■ The task ■
Give the number of lines below that contain the string "pixels", and no other text.

■ Stored data entries ■
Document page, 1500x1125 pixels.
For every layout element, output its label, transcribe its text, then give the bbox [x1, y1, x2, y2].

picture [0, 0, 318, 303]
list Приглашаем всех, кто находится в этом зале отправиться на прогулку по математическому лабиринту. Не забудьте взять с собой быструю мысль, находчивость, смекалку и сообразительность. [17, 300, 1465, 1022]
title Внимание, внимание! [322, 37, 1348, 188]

==

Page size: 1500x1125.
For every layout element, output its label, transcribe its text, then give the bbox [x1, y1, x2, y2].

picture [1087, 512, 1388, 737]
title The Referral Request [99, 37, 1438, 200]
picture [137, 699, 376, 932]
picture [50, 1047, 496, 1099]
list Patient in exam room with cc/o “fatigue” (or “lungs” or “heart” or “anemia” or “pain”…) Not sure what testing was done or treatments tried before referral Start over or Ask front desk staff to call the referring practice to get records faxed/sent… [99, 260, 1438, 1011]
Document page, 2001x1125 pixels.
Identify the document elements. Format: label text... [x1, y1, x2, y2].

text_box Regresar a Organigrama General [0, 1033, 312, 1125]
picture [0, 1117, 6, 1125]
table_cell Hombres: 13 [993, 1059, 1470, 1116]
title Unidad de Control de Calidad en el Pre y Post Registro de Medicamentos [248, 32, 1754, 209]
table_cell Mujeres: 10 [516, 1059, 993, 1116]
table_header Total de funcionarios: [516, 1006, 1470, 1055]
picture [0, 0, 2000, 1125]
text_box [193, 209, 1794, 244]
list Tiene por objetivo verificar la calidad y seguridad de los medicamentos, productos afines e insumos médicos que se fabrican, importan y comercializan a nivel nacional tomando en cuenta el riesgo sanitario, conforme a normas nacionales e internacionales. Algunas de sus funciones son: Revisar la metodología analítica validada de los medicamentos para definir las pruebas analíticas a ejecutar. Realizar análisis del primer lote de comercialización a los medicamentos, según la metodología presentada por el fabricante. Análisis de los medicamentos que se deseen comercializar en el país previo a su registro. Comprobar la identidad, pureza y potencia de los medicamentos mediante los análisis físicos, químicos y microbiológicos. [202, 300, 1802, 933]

■ Problem solution ■
2